What the task asks: Rewrite the lines from the first line of the items through the line containing "right elbow: (283, 437, -47)", inclusive, substituting "Bounding boxes" for "Boxes" and leaving everything else unchanged. Omit the pictures from the output.
══ Dataset content
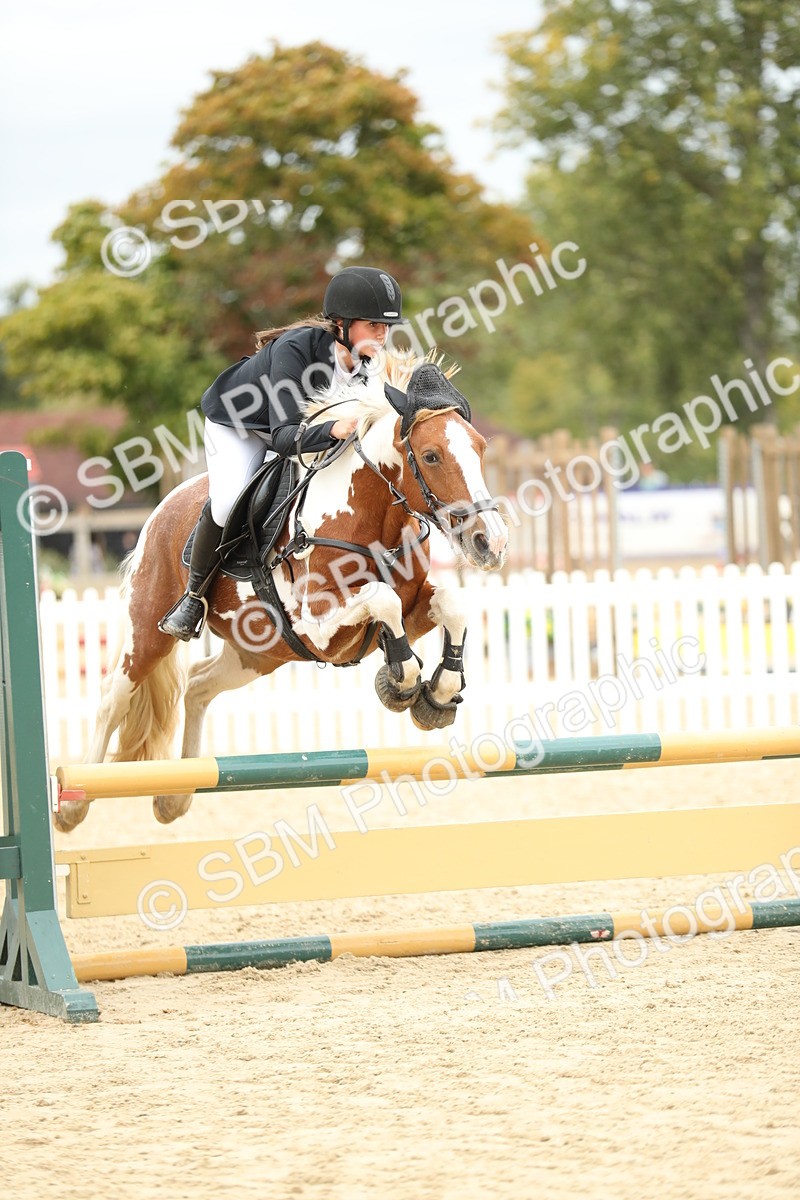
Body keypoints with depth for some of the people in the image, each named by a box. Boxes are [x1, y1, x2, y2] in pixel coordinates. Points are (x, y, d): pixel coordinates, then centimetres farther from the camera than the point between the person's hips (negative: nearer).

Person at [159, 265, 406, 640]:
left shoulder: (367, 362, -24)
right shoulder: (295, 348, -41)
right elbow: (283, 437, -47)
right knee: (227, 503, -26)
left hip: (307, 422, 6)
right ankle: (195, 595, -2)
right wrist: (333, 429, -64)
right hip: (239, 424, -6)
════
Solution for this exercise:
Body keypoints with depth for some of the people in the image, each named by a box. Bounding boxes are [x1, y1, x2, y2] in pixel coordinates. Points are (x, y, d): pixel coordinates, then centimetres farther from the camera than the point between the person's hips (negative: nearer).

Person at [159, 265, 406, 640]:
left shoulder: (367, 362, -24)
right shoulder: (295, 348, -41)
right elbow: (283, 437, -47)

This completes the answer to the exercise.